- **MATERIAL DE CONSULTA**

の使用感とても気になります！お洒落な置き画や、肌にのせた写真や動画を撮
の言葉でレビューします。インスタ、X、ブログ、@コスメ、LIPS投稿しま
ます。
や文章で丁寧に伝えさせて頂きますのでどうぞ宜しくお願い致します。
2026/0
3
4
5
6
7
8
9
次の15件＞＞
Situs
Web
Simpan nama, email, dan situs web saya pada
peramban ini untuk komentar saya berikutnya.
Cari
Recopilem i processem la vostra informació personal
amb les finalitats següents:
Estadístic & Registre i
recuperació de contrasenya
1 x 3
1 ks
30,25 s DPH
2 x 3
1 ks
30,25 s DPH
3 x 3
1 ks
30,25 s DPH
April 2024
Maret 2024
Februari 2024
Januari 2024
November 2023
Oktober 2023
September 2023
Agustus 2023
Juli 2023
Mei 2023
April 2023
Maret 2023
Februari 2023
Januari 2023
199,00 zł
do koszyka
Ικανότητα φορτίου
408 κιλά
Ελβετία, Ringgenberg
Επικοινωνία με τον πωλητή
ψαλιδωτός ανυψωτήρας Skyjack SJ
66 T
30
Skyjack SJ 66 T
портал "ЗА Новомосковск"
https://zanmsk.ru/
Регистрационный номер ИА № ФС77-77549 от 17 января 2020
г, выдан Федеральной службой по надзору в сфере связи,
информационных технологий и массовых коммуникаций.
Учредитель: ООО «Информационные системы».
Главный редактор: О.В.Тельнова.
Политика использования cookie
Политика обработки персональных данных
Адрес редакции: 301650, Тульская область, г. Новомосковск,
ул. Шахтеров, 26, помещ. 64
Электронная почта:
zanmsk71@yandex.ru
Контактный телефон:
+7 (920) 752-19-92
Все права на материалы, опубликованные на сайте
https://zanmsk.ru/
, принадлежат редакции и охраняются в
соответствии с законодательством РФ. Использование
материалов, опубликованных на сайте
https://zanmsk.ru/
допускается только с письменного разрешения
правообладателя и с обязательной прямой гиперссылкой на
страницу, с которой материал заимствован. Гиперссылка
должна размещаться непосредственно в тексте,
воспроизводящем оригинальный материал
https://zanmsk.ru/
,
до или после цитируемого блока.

- **ENUNCIADO**
Entresaca del listado cada línea en la que aparezca la palabra "Политика" y cópiala.

- **RESPUESTA**
Политика использования cookie
Политика обработки персональных данных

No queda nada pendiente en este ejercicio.